Imagine you have two libraries containing a different set of books and layout. In our analogy, a book will be a file, and different books will have a different number of pages which is the file size. If you want to copy a set of books from the first library to second, you could basically do the following in sequence for each book in your list.
- Find the book in the source library (1 minute).
- Make a copy of it (100 pages/minute).
- Store the book in the destination library and update the index cards (2 minutes).
Depending on the size and number of books the total time to copy can vary drastically, the first example is for a reference 100 pages, and the final three show different times for 1000 pages of copying.
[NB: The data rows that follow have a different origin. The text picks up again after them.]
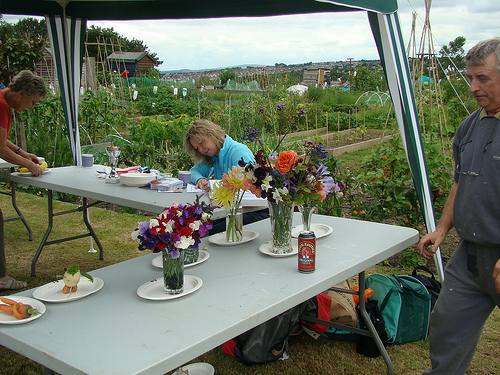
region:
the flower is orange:
[276, 154, 293, 166]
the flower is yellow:
[218, 189, 231, 202]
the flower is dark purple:
[200, 226, 207, 235]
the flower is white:
[181, 239, 193, 246]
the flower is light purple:
[139, 220, 146, 233]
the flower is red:
[180, 228, 190, 235]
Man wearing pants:
[420, 236, 497, 373]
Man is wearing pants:
[423, 232, 495, 372]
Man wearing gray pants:
[422, 237, 499, 373]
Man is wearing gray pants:
[422, 230, 498, 373]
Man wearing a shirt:
[442, 101, 498, 249]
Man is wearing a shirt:
[445, 105, 493, 250]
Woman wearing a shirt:
[187, 134, 257, 187]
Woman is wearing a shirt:
[186, 132, 263, 191]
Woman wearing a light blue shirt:
[188, 130, 258, 187]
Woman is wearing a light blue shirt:
[186, 134, 258, 188]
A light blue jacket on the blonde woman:
[178, 137, 268, 192]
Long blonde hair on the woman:
[182, 117, 230, 157]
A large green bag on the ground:
[358, 268, 458, 349]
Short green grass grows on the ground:
[102, 214, 124, 238]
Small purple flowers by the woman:
[242, 124, 266, 146]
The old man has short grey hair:
[462, 37, 497, 76]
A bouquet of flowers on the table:
[142, 200, 205, 290]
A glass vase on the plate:
[160, 250, 188, 295]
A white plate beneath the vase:
[142, 273, 204, 303]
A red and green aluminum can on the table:
[295, 227, 322, 274]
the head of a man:
[450, 47, 497, 122]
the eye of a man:
[457, 53, 497, 95]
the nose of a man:
[452, 63, 497, 99]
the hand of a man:
[408, 203, 470, 262]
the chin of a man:
[456, 79, 494, 124]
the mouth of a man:
[453, 83, 497, 117]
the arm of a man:
[403, 140, 489, 280]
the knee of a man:
[410, 290, 482, 359]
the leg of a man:
[420, 257, 490, 369]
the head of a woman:
[171, 107, 241, 174]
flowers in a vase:
[131, 192, 197, 305]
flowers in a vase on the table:
[134, 206, 200, 308]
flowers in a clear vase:
[134, 200, 207, 297]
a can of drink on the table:
[309, 220, 324, 315]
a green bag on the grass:
[365, 260, 432, 362]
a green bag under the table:
[363, 206, 431, 353]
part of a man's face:
[453, 25, 495, 130]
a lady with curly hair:
[166, 112, 265, 199]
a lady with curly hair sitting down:
[170, 84, 257, 192]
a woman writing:
[172, 111, 257, 192]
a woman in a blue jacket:
[174, 105, 261, 194]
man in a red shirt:
[2, 67, 57, 203]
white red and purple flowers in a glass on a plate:
[135, 205, 204, 301]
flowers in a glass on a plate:
[287, 143, 342, 240]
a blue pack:
[357, 261, 436, 350]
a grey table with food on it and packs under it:
[4, 196, 428, 373]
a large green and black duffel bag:
[364, 266, 438, 350]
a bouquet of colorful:
[247, 128, 333, 258]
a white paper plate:
[138, 269, 201, 296]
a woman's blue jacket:
[183, 134, 261, 188]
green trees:
[3, 20, 40, 39]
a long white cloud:
[140, 20, 375, 63]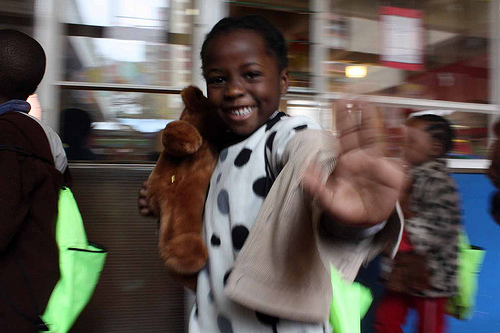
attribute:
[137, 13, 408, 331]
child — African-American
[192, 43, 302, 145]
child — small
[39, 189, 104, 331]
backpack — neon green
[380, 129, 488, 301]
coat — animal print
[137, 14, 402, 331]
she — smiling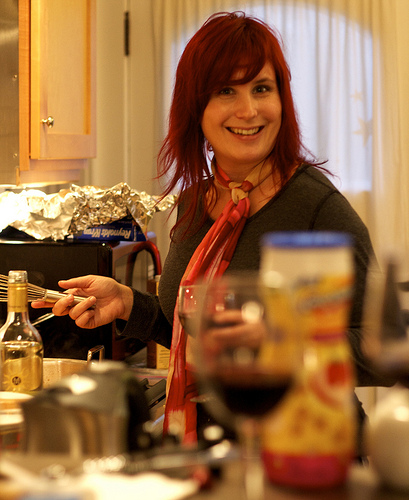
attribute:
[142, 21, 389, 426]
woman — smiling, happy, here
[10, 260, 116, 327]
whisk — steel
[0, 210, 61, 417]
oil — extra virgin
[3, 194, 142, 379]
oven — black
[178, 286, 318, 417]
wine — red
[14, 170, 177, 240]
wrap — crumpled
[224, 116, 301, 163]
teeth — white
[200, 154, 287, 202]
scarf — colorful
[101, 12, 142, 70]
hinge — black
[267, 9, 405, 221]
curtain — here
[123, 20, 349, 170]
hair — auburn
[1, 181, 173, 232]
foil — crumpled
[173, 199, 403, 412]
top — green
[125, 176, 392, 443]
shirt — dark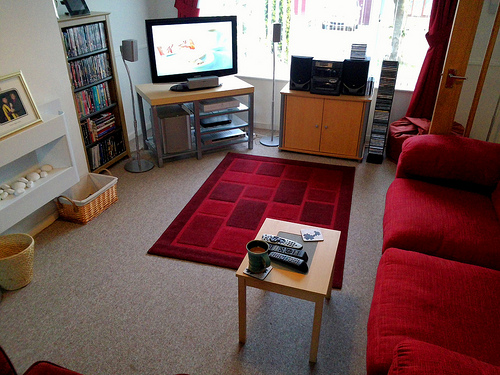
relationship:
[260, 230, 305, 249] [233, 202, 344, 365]
remote on table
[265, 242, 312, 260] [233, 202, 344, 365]
remote on table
|Books||Time To Find||Time To Copy||Time To Store||Total Time|
|one 100 page book||1 minute||1 minute||2 minutes||4 minutes|
|one 1,000 page book||1 minute||10 minutes||2 minutes||13 minutes|
|two 500 page books||2 minutes||10 minutes||4 minutes||16 minutes|
|ten 100 page books||10 minutes||10 minutes||20 minutes||40 minutes|
We can measure our progress using two different rates, pages per minute and books per minute (bytes per minute and files per minute), that would give the following data
|Books||Pages Per Minute (ppm)||Books Per Minute|
|one 100 page book||100 pages / 4 minutes = 25||1 book / 4 minutes = 0.25|
|one 1,000 page book||1000 pages / 13 minutes = ~77||1 book / 13 minutes = 0.08|
|two 500 page books||1000 pages / 16 minutes = ~63||2 books / 16 minutes = 0.13|
|ten 100 page books||1000 pages / 40 minutes = 25||10 books / 40 minutes = 0.25|
Now if you give a list of books that vary in size then as the copying proceeds, how fast it appears to be going changes. If I’m copying a 100 page book and a 1000 page book, it looks like it’s going 25 ppm for the first 4 minutes and then jumps up to 77 ppm for the next 12.
On top of all this, both hardware and software designers are driven by the desire to make things faster, so they place various optimizations in various spots to try and speed it up. Some examples with the above analogy are:
- If the set of books you are copying are all next to each other on a shelf maybe you grab two books instead of 1, even if you aren’t sure you need it. If you need that book then that saved you a minute, if you don’t it doesn’t matter you just get the next one in your list.
- Another optimization might be that instead of actually storing the book in the destination library, you give it to someone else who does it if they are free. So if I try and copy two-50 page books, the first book takes simply 1.5 minutes (1 minute to retrieve, 0.5 minutes to copy, and then you give it to that person in 0 seconds). The second book (which is the same 50 pages ) takes 2 minutes (1 minute to retrieve, 0.5 minutes to copy and then waiting 30 seconds for the person to free up). This means that the ppm is 33 ppm for 1.5 minutes, and then it drops to 25 ppm for the next two.
All of these make predicting how long it will actually take very difficult, because your computer doesn’t actually know how long it will take, the estimates you see are just guesses and they are often notoriously bad guesses.
So your computer doesn’t copy “byte by byte”, it goes through a process for each file finding where the data is, and then copying/saving it. Each of these takes time and only part of this time of this depends on the actual data, the rest depends on the number of files. Indeed there are ways of making copies of USB drives “byte by byte” which you can do when backing up, they are faster but then all the data is smooshed together and you need to sort it out later for it to be useful.